Although the rupee is well above its all-time trough of 68.85 hit on Aug 28, the currency is still down 11.2 percent in 2013, making it Asia's worst performer after the Indonesian rupiah and the Japanese yen.
Traders say the outlook for the rupee has improved on the back of a sharp narrowing in the current account deficit after government and central bank emergency measures such as curbing gold imports.
However, the country's weak growth and high inflation remain concerns ahead of general elections due by May, while traders said they would continue to monitor winding down of U.S. Federal Reserve's monetary stimulus.
"The rupee's outlook looks bright in 2014. Indian markets have withstood the tapering by the Federal Reserve.
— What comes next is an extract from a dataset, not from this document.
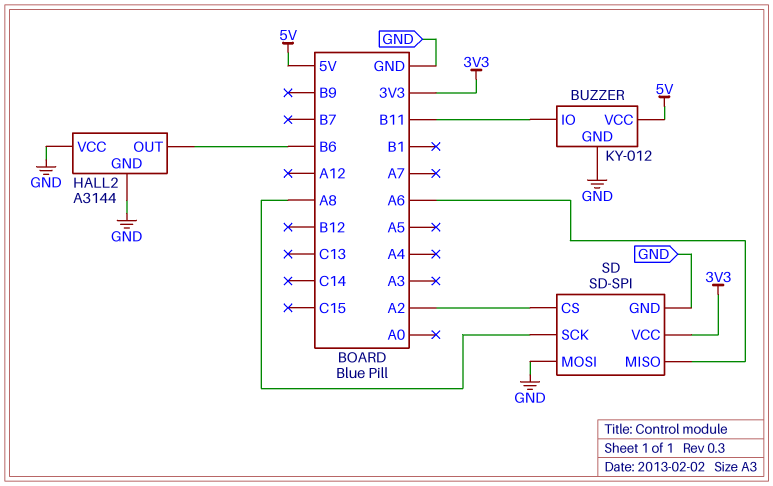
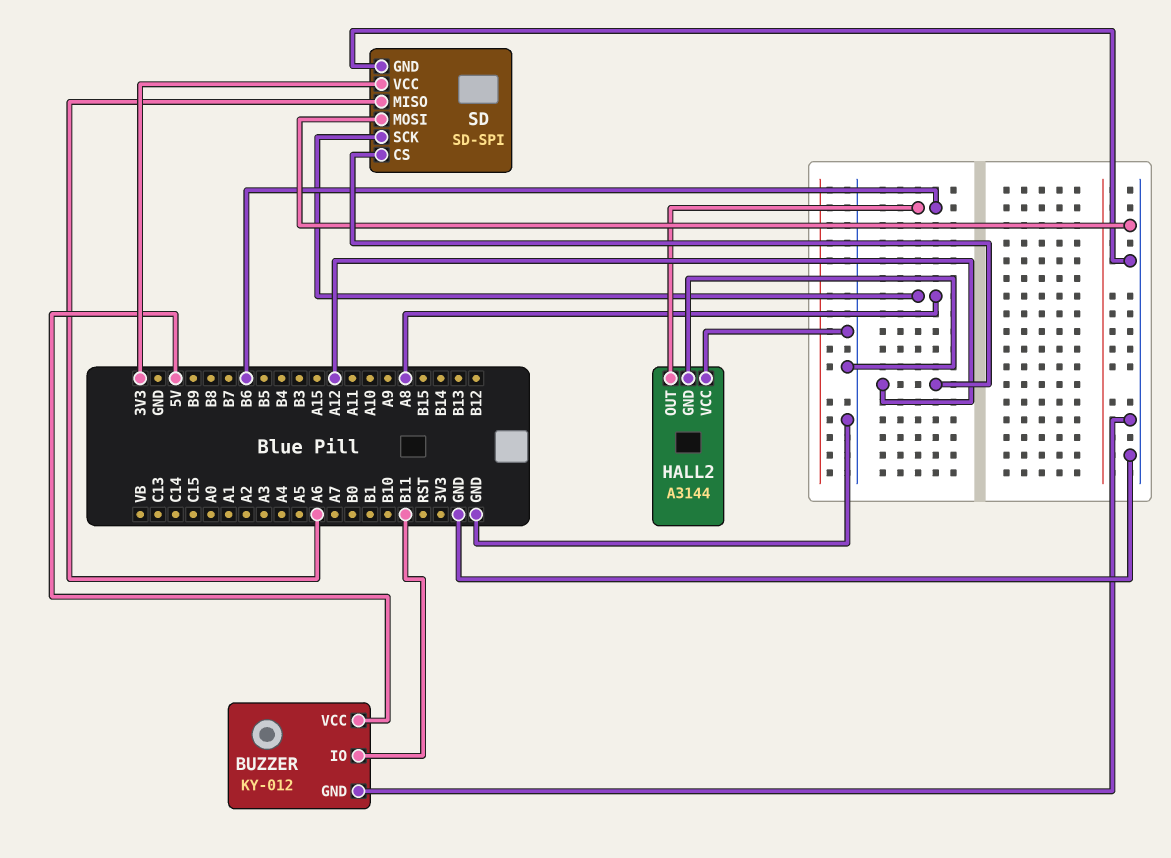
SD pin CS: A2 -> A12

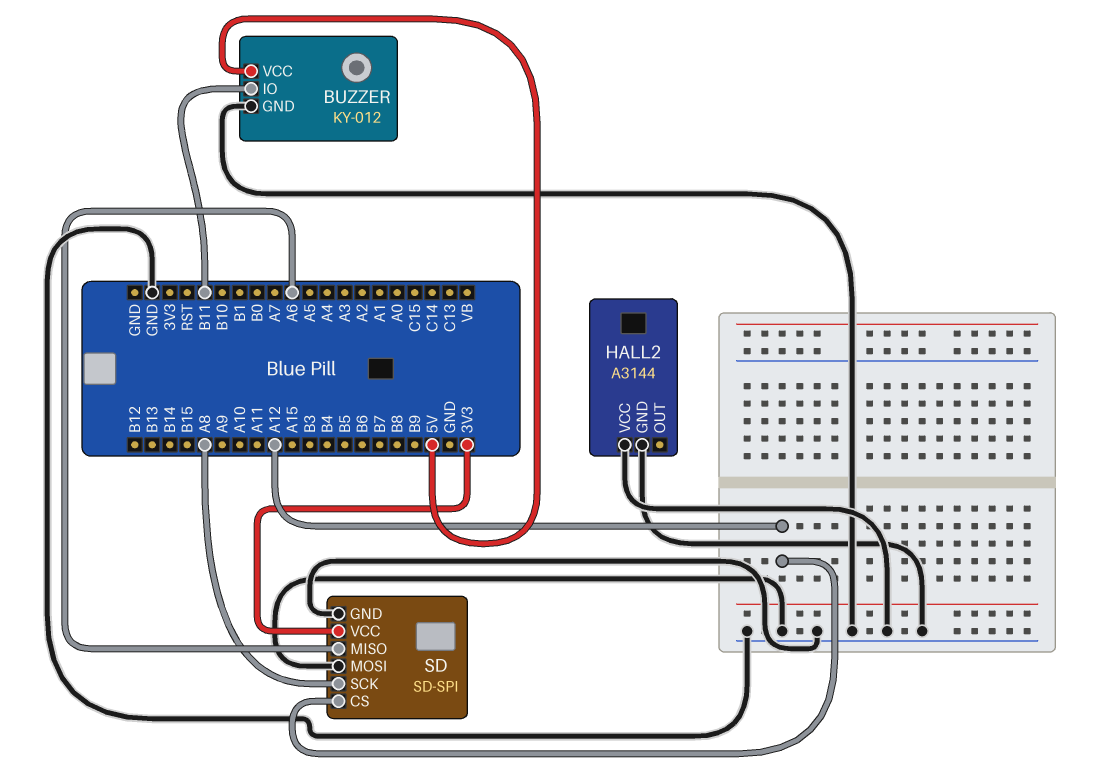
HALL2 pin OUT: B6 -> none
However, some risks remain on account of more aggressive tapering in the next year and the outcome of the general elections," said Param Sarma, chief executive at NSP Forex.
The partially convertible rupee closed at 61.91/92 per dollar compared with 61.85/86 on Friday.
Large dollar buying, primarily by a big state-run bank, kept the rupee weak on Monday, with faltering domestic shares adding to the weakness.
Markets showed a muted reaction after Reserve Bank of India governor Raghuram Rajan, in a central bank report released on Monday, reiterated the challenge of containing inflation is limiting the central bank's ability to boost economic growth.
However, the rupee rebounded in late session after the foreign investment regulator cleared Vodafone's $1.6 billion investment in its India unit and Tesco's $110 million investment plan.
Concerns about the current account deficit have waned substantially, in part on the back of strong foreign investor inflows into stocks and, lately, bonds.
Net inflows into debt markets reached $872.3 million in December, the first month of purchases by foreign investors since May. Foreign institutional investors have been buyers for seven consecutive sessions in Indian equities, taking their total to $20.1 billion so far this year, regulatory and exchange data showed.
In the offshore non-deliverable forwards, the one-month contract was at 62.49, while the three-month was at 63.31.